Task - The answer should consist solely of the lines from the first one below through the line containing "financiera, divertido y", copied exactly.

Supplied material -
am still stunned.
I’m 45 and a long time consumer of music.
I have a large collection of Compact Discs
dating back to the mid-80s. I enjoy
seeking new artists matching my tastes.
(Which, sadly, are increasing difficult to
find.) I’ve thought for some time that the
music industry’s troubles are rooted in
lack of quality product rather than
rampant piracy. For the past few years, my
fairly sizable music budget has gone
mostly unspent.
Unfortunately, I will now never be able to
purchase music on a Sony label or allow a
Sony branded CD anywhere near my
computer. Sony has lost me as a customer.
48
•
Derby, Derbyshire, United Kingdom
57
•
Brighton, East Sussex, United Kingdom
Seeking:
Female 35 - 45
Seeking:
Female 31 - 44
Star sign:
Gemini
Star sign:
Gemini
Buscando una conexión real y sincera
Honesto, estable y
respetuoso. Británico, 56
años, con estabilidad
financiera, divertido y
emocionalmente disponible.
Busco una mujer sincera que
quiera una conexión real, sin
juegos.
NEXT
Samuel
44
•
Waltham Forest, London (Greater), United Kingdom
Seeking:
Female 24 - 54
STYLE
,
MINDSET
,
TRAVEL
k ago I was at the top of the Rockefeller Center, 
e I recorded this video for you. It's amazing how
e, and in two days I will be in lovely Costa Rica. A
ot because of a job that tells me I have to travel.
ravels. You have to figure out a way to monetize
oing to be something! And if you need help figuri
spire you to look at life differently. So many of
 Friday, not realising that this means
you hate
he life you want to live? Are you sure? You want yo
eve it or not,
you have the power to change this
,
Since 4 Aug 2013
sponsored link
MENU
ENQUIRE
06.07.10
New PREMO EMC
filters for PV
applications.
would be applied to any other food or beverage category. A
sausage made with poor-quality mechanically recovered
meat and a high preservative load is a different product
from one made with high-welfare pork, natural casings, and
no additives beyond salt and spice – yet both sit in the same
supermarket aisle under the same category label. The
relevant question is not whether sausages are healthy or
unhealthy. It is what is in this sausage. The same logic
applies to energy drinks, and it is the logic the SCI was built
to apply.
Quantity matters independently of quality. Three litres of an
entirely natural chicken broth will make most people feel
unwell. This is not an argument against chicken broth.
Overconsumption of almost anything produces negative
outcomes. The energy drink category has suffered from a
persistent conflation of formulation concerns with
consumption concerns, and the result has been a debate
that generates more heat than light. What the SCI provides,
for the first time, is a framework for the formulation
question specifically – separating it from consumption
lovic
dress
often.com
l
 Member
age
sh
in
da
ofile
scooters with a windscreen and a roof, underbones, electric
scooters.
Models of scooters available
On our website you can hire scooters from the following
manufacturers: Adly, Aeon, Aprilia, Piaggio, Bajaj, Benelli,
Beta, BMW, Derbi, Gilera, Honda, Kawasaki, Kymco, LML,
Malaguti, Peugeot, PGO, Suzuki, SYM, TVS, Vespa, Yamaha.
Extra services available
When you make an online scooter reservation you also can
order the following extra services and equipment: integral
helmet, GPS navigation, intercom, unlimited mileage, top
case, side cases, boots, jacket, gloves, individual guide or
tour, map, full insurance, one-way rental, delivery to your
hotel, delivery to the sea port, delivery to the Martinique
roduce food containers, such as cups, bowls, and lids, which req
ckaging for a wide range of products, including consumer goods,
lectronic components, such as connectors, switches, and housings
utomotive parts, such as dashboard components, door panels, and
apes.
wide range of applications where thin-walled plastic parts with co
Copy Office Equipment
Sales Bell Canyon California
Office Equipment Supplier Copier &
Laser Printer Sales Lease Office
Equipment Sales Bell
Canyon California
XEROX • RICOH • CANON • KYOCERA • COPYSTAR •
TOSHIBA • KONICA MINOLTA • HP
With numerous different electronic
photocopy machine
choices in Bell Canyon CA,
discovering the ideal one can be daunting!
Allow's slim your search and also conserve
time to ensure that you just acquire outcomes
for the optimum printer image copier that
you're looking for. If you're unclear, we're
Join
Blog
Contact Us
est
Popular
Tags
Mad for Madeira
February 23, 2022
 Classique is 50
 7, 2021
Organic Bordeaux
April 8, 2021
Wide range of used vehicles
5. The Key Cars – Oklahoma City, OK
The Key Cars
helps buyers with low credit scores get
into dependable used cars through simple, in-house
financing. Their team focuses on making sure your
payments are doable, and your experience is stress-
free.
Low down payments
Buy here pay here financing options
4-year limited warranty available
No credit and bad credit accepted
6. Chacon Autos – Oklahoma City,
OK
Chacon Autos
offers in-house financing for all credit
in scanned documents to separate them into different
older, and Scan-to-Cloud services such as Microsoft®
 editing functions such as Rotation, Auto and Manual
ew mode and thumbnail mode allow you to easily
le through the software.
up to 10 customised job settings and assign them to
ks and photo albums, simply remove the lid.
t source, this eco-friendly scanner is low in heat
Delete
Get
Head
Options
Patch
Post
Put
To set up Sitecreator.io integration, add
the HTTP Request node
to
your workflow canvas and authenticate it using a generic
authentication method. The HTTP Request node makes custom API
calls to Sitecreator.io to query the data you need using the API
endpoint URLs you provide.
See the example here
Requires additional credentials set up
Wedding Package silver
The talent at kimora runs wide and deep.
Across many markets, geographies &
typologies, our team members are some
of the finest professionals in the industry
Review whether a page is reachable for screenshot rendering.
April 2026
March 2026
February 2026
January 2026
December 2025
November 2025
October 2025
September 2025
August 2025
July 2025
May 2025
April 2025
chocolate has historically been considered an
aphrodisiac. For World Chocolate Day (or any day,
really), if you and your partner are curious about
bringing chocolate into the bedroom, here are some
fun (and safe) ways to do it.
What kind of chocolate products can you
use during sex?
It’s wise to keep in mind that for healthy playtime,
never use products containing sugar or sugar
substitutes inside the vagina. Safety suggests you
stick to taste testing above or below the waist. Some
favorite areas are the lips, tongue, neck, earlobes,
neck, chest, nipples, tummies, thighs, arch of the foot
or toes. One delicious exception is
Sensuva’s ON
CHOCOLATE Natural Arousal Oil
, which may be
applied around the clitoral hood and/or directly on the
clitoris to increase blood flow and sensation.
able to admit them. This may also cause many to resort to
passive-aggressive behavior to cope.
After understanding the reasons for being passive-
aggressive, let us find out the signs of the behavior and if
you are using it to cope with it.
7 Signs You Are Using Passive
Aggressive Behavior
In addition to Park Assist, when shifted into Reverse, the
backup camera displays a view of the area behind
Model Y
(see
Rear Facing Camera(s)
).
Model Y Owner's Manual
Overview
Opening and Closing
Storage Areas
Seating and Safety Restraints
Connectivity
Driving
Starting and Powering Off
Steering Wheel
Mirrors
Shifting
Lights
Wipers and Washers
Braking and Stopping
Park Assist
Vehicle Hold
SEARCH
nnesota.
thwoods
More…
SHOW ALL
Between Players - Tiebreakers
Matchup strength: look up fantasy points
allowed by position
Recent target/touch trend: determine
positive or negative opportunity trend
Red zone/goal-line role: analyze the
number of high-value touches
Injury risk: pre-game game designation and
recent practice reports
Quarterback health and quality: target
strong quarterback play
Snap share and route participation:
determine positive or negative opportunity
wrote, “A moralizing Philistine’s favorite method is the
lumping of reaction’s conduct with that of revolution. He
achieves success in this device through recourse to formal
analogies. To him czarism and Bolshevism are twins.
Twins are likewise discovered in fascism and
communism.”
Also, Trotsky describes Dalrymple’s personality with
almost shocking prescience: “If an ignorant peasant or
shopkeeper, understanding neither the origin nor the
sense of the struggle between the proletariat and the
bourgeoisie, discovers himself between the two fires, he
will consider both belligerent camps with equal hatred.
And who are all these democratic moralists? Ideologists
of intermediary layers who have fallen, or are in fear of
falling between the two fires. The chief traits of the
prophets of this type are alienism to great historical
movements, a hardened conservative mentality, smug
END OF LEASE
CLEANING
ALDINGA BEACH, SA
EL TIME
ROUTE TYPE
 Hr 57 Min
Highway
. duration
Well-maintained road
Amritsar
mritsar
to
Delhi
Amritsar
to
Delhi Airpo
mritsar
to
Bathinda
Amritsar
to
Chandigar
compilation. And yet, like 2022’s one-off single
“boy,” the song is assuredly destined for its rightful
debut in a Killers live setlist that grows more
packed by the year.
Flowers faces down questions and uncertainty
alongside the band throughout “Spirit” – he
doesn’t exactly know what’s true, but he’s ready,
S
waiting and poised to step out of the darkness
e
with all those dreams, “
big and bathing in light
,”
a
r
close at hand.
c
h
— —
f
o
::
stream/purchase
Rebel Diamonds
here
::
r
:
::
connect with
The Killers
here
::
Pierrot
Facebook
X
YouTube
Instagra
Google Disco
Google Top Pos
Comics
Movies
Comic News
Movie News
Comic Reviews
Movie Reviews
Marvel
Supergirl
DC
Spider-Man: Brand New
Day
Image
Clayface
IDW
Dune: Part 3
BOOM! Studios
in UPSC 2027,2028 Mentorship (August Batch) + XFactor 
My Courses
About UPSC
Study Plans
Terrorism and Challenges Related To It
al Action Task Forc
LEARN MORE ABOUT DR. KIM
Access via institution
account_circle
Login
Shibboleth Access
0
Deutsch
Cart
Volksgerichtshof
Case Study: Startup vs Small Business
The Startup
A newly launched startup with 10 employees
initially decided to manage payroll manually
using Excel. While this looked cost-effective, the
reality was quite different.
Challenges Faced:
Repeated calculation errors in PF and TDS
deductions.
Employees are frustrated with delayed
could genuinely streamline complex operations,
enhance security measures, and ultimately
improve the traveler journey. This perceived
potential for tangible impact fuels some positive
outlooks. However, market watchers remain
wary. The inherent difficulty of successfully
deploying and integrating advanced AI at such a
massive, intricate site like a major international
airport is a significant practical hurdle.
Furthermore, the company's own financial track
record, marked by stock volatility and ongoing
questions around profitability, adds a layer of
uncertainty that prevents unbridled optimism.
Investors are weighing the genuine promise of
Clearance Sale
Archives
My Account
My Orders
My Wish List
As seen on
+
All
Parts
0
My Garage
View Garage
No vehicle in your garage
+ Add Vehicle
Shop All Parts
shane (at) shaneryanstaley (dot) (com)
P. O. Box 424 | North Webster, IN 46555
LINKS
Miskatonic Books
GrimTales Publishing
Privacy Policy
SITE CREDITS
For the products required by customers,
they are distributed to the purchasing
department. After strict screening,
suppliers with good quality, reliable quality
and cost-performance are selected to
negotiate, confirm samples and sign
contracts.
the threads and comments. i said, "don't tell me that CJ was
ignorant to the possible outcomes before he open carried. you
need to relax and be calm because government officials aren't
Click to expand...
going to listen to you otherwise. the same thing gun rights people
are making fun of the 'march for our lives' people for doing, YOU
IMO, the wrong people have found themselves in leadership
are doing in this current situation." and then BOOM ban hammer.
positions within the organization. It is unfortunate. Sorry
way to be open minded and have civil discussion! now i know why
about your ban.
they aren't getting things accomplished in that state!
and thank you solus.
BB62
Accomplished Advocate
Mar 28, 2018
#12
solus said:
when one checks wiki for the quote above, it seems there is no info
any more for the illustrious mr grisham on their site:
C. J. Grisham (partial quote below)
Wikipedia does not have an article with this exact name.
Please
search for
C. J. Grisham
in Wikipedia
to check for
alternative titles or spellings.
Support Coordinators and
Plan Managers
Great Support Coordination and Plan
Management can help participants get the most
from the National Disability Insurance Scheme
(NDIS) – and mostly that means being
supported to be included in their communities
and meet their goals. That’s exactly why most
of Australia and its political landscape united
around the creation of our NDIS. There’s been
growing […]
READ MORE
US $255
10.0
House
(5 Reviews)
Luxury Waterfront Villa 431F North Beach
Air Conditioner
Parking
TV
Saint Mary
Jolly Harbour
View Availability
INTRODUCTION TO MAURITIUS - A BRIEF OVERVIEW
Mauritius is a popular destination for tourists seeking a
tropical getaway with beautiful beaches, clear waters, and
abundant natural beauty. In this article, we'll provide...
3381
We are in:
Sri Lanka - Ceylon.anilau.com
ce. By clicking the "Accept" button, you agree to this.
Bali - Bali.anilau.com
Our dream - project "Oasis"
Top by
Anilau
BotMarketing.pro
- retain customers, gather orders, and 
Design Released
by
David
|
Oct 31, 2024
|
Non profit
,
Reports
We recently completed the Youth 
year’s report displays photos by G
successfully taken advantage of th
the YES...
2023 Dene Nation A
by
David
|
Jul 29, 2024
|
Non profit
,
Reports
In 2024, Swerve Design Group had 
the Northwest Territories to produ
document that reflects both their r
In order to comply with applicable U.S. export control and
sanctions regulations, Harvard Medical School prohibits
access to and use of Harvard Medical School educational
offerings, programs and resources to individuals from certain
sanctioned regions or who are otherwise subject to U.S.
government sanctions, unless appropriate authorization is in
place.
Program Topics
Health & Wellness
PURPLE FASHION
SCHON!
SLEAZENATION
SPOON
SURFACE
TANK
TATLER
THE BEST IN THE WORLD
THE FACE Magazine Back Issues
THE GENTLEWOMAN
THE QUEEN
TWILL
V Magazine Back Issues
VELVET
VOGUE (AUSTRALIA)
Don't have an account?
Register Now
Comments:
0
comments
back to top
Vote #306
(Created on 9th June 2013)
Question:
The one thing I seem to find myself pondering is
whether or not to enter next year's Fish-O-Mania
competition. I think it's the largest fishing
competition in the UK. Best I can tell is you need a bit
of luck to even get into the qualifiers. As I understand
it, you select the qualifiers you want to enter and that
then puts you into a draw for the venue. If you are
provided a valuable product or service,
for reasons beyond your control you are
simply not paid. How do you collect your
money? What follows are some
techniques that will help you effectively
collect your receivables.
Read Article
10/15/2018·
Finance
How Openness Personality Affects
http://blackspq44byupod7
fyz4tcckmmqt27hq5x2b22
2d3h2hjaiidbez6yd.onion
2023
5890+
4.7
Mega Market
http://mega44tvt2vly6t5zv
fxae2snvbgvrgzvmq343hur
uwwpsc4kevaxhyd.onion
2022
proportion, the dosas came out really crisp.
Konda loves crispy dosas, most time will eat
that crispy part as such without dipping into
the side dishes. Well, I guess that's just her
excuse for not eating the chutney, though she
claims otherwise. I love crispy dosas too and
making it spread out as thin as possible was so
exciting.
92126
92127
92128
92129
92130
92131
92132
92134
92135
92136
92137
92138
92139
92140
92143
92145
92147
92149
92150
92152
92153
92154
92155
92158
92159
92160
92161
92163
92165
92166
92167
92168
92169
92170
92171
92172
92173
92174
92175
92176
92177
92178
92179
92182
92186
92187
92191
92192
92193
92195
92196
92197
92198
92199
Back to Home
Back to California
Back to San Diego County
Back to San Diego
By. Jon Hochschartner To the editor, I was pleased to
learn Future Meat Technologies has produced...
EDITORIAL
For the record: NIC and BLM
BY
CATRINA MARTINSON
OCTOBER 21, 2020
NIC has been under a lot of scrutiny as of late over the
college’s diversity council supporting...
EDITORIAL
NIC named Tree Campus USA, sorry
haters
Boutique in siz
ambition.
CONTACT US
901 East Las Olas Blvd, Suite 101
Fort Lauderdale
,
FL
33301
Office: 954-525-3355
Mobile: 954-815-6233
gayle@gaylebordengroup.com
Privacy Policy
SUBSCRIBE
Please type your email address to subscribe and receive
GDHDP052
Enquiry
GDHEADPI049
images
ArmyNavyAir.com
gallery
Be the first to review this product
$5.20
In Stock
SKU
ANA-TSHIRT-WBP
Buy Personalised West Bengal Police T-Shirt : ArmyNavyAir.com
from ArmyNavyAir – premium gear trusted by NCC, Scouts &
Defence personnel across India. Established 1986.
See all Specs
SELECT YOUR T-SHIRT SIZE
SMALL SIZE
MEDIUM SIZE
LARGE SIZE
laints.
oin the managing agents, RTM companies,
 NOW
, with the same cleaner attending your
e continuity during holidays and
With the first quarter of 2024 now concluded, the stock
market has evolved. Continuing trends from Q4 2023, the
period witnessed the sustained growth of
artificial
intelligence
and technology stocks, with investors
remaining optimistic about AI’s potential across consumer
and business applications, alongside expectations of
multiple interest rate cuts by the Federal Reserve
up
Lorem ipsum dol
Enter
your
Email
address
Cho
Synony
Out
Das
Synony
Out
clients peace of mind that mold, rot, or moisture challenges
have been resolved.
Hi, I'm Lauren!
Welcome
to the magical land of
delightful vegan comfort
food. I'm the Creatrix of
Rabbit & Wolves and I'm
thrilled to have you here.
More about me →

Response area -
am still stunned.
I’m 45 and a long time consumer of music.
I have a large collection of Compact Discs
dating back to the mid-80s. I enjoy
seeking new artists matching my tastes.
(Which, sadly, are increasing difficult to
find.) I’ve thought for some time that the
music industry’s troubles are rooted in
lack of quality product rather than
rampant piracy. For the past few years, my
fairly sizable music budget has gone
mostly unspent.
Unfortunately, I will now never be able to
purchase music on a Sony label or allow a
Sony branded CD anywhere near my
computer. Sony has lost me as a customer.
48
•
Derby, Derbyshire, United Kingdom
57
•
Brighton, East Sussex, United Kingdom
Seeking:
Female 35 - 45
Seeking:
Female 31 - 44
Star sign:
Gemini
Star sign:
Gemini
Buscando una conexión real y sincera
Honesto, estable y
respetuoso. Británico, 56
años, con estabilidad
financiera, divertido y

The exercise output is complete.